Textauszug:

Die Sonne hat die kühle Luft der Gewitternacht vertrieben. Wir kramen die Shorts aus unseren Wanderrucksäcken, wühlen nach den Sonnenbrillen, bringen die Sonnencreme zum Einsatz und nehmen den ersten kühlen Schluck aus der Wasserflasche. „Unten, im Kleinen Ahornboden, können wir nachfüllen“, sagt Georg Pawlata. 

Foto: Uta LinnertAn der Grenze zur Wildnis empfängt die Lamsenjochhütte Wanderer für eine Pause oder für die Nacht.

Wir sind unterwegs auf dem Adlerweg, dem Weitwanderweg Tirols. „Auf 126 Tagesetappen verteilt führt er einmal von Ost nach West durchs Land“, erklärt Georg Pawlata. Der Innsbrucker Geograf ist nur im Nebenjob Wanderführer, eigentlich ist er Tourismusberater für Tirol und kennt sich deshalb auf dem Adlerweg bestens aus.

Die 280 Kilometer lange Hauptroute führt von St. Johann bei Kitzbühel bis St. Anton am Arlberg und durchstreift dabei die Gebirgszüge Wilder Kaiser, Rofangebirge, Lechtaler Alpen und eben das Karwendelgebirge, das wir die nächsten Tage durchwandern wollen. „Natürlich kann man einzelne Routen aneinanderhängen, je nach Kondition oder Tagesform, und selbstverständlich auch in umgekehrter Reihenfolge unterwegs sein“, sagt Pawlata. 

Mittagsschlaf auf der Almwiese

Über Almwiesen und durch lichten Wald laufen wir über eine Stunde abwärts zum Kleinen Ahornboden. Bis zu 600 Jahre sollen die Ahorne alt sein, die hier malerisch auf ebenem Weidegrund stehen. Mit etwa 1400 Höhenmetern haben wir für heute den tiefsten Punkt der Wanderung erreicht. Mountainbiker kreuzen den Weg, der bis zur Ladizalm sanft, dann steil das letzte Stück hinauf zur Falkenhütte führt.

Die Sonne brennt. Es ist heiß jetzt am Mittag, aber die Wanderstöcke helfen beim Bergaufgehen. Sie geben Halt im steinigen Gelände und die Arme unterstützen das Aufsteigen.

Datenauszug:

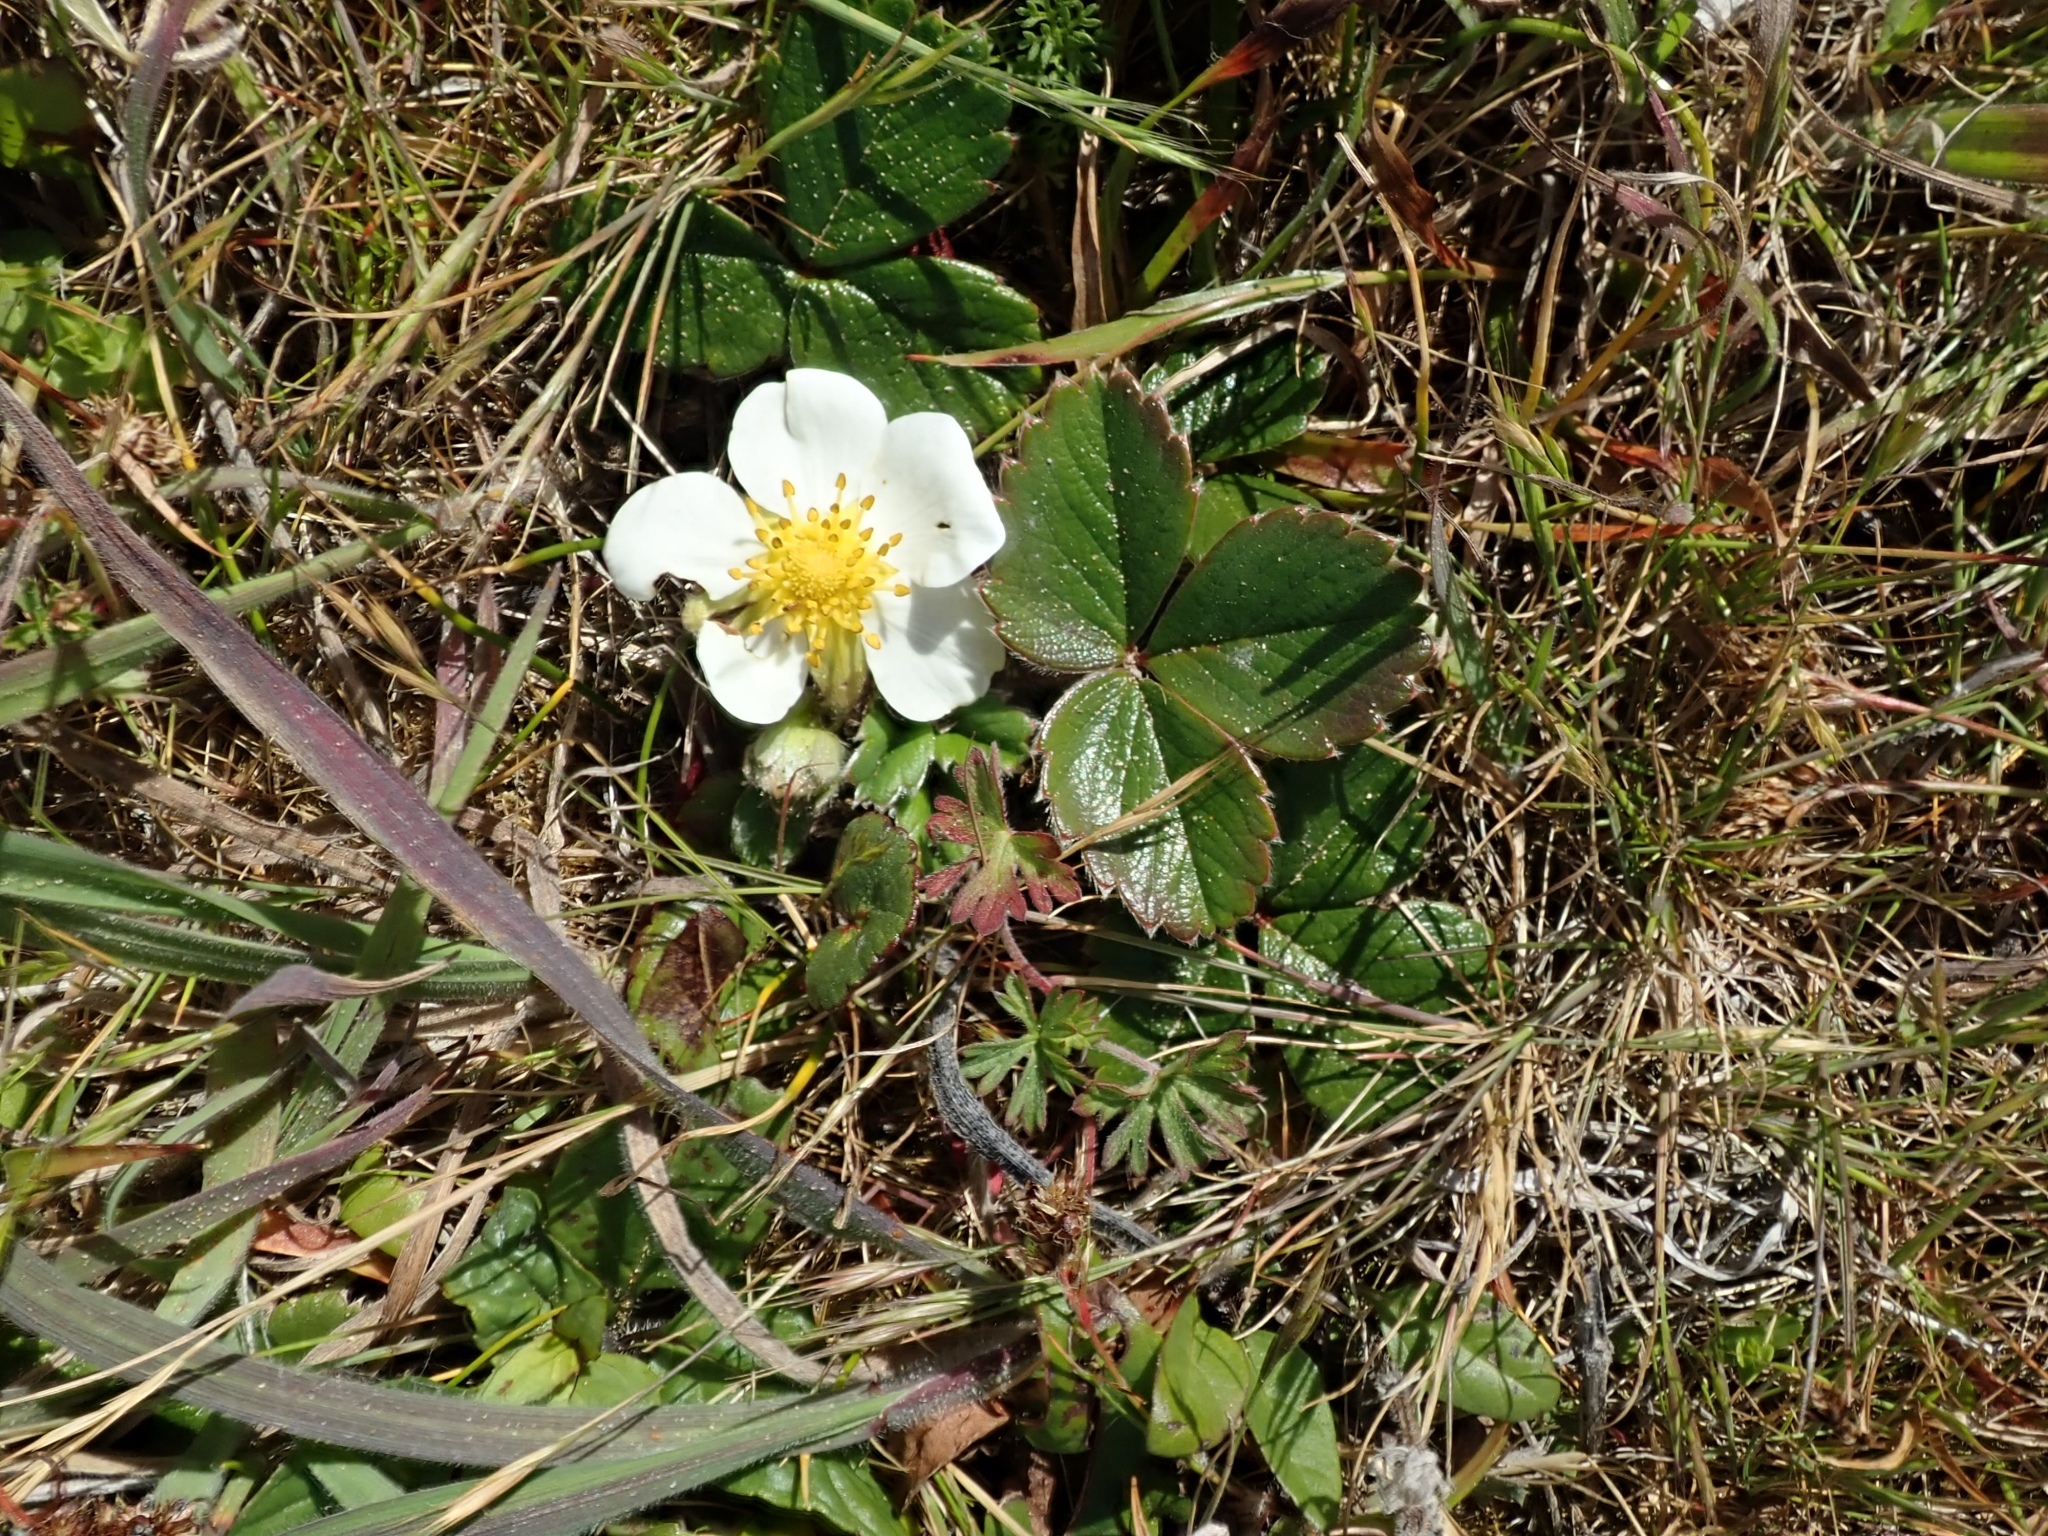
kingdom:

Aufgaben:
1 - Wie lautet im Auszug über den Adlerweg die Stelle von „Foto: Uta LinnertAn“ bis „Adlerweg bestens aus.“, wenn man „Wanderführer“ gegen „Bergführer“ austauscht?
2 - Beantworte anhand des Auszugs über den Adlerweg:
(a) Auf wie viele Tagesetappen ist der Adlerweg verteilt?
(b) Wie lang ist die Hauptroute?
(c) Wie alt sollen die Ahorne im Kleinen Ahornboden höchstens sein?
Das Material hat mit dem Auszug über den Adlerweg nichts zu tun.

Lösungen:
1 -
Foto: Uta LinnertAn der Grenze zur Wildnis empfängt die Lamsenjochhütte Wanderer für eine Pause oder für die Nacht.

Wir sind unterwegs auf dem Adlerweg, dem Weitwanderweg Tirols. „Auf 126 Tagesetappen verteilt führt er einmal von Ost nach West durchs Land“, erklärt Georg Pawlata. Der Innsbrucker Geograf ist nur im Nebenjob Bergführer, eigentlich ist er Tourismusberater für Tirol und kennt sich deshalb auf dem Adlerweg bestens aus.

2 -
(a) Auf 126 Tagesetappen.
(b) 280 Kilometer.
(c) Bis zu 600 Jahre.